Features like these lent themselves nicely to a homemade sensibility for the production. Despite this creative stagecraft, certain choices seemed questionable and made the production feel self-conscious. Why were some props real objects, and other only pantomimed? Why were British accents abandoned, but English slang left in the script? Why were certain artistic decisions, such as the employment of projections and later the use of humans as furniture, included only minorly and half-heartedly throughout the production?
One theme that the Annex Theater was entirely unafraid to thoroughly delve into was the sexuality of Shaffer’s text. Like any good psychodrama, Equus makes sure to explore themes of unconscious sexual desire and Freudian family issues.
Ross’s production confronted this subject matter head on, though sometimes to such an extreme it felt heavy-handed. The homoerotic nature of Alan’s strange dreams became overly-blatant as Budenz practically penetrated the stage while describing these already sexualized nightmares. A horse head strap-on was used at one point, and every erotic metaphor was highlighted by the actors. The company seemed to be surrounding the moments of sexuality with neon lights, instead of letting Shaffer’s expertly crafted text speak for itself.
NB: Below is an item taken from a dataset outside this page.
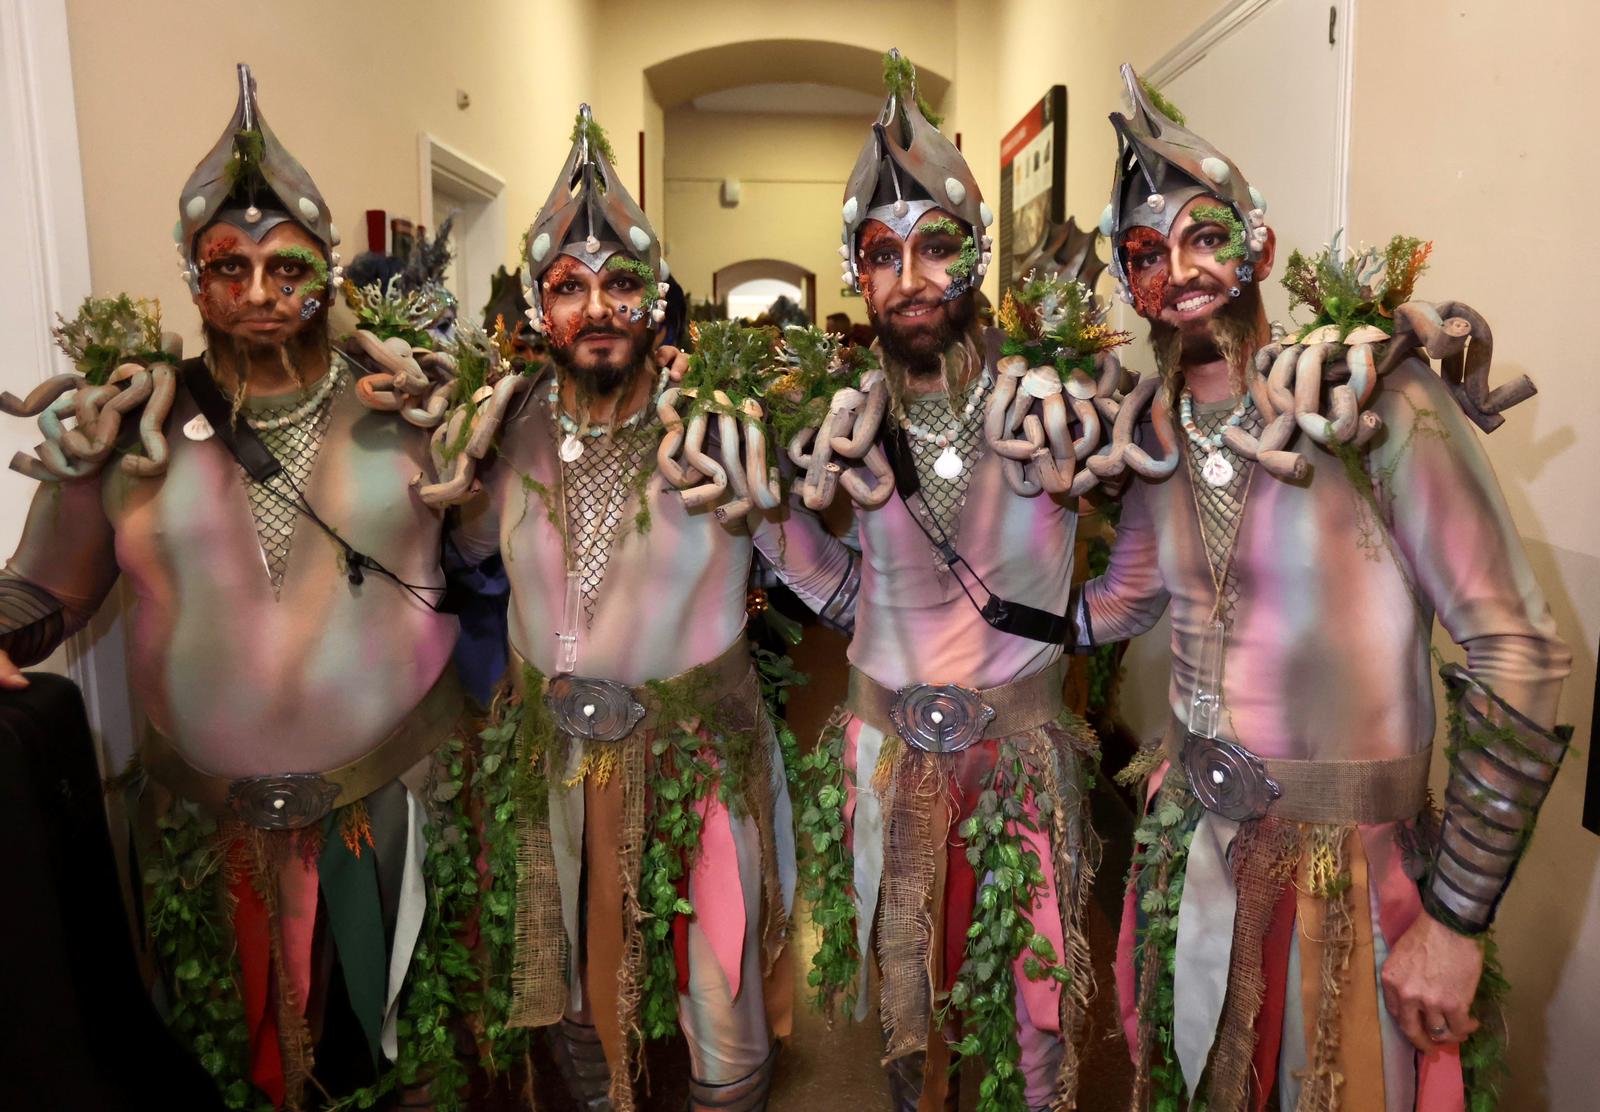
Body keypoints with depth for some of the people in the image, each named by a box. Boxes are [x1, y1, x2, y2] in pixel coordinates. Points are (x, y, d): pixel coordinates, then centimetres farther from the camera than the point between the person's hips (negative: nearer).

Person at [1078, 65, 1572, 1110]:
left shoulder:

However, it should be noted that the company impressively handled the nudity called for by the play. Sex and nakedness onstage is frequently presented poorly or distastefully in contemporary theatre. It oftentimes does nothing but draw the audience out of the world of the play, causing them to think only of the actors’ comfort, what the elderly man sitting nearby is thinking and so on.. Watching people take their clothes off in a public location can make audiences antsy.
The Annex Theatre artfully combated this challenge by simply making nudity a constant presence in the production. From the second the play began, actors onstage were naked, and this continued on through much of the performance.
By the time any significant sexual action was occurring, the audience was so used to the nudity that they were not made self-conscious. Instead, the viewers were able to remain fully invested and focused within the play itself.
There is no question that Equus is a risky choice for any theatre company.
It requires extreme commitment from everyone involved, and it can sometimes come across as tired or dated, as it was written in the 1970s.
However, the Annex Theatre stood up to the challenge and managed to revive the piece in a minimalist and incredibly intimate performance. Despite a smattering of odd artistic choices, in the end, the production managed to gracefully fill the H & H building with moving storytelling and a fresh take on a classic play.